WORK ORDER: All the data should be repeated exactly. Any image in it is left out.

RECORDED DATA:
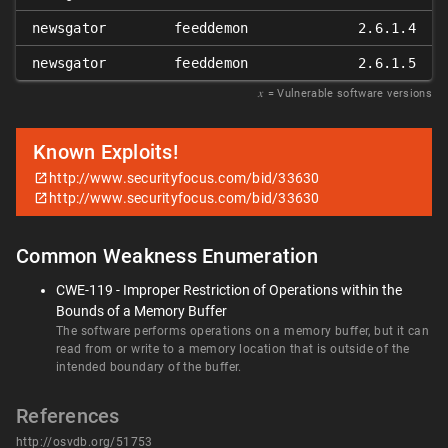
newsgator
feeddemon
2.6.1.4
newsgator
feeddemon
2.6.1.5
𝑥
= Vulnerable software versions
Known Exploits!
http://www.securityfocus.com/bid/33630
http://www.securityfocus.com/bid/33630
Common Weakness Enumeration
CWE-119 - Improper Restriction of Operations within the
Bounds of a Memory Buffer
The software performs operations on a memory buffer, but it can
read from or write to a memory location that is outside of the
intended boundary of the buffer.
References
http://osvdb.org/51753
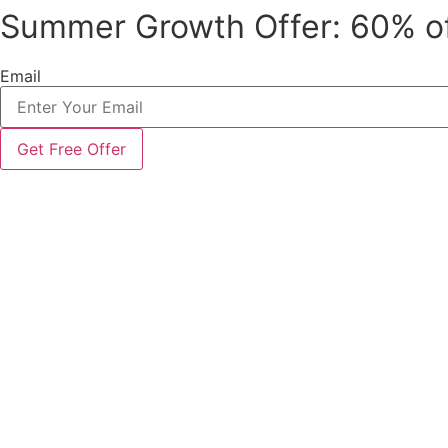
Summer Growth Offer: 60% o
Skip
to
content
Email
Get Free Offer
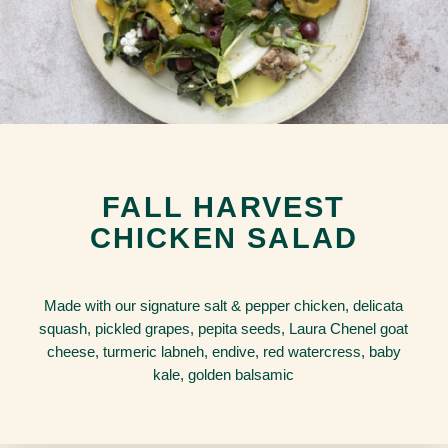
FALL HARVEST
CHICKEN SALAD
Made with our signature salt & pepper chicken, delicata
squash, pickled grapes, pepita seeds, Laura Chenel goat
cheese, turmeric labneh, endive, red watercress, baby
kale, golden balsamic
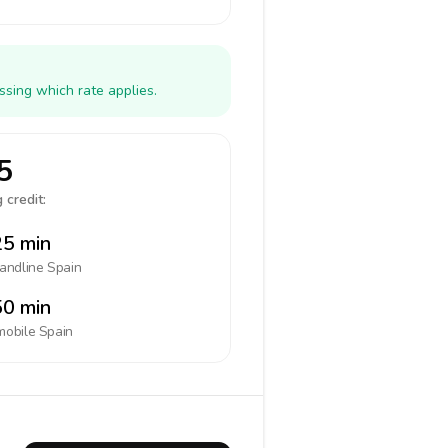
ssing which rate applies.
5
 credit:
5 min
landline
Spain
0 min
mobile
Spain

RESULT:
newsgator
feeddemon
2.6.1.4
newsgator
feeddemon
2.6.1.5
𝑥
= Vulnerable software versions
Known Exploits!
http://www.securityfocus.com/bid/33630
http://www.securityfocus.com/bid/33630
Common Weakness Enumeration
CWE-119 - Improper Restriction of Operations within the
Bounds of a Memory Buffer
The software performs operations on a memory buffer, but it can
read from or write to a memory location that is outside of the
intended boundary of the buffer.
References
http://osvdb.org/51753
Summer Growth Offer: 60% o
Skip
to
content
Email
Get Free Offer
FALL HARVEST
CHICKEN SALAD
Made with our signature salt & pepper chicken, delicata
squash, pickled grapes, pepita seeds, Laura Chenel goat
cheese, turmeric labneh, endive, red watercress, baby
kale, golden balsamic
ssing which rate applies.
5
 credit:
5 min
landline
Spain
0 min
mobile
Spain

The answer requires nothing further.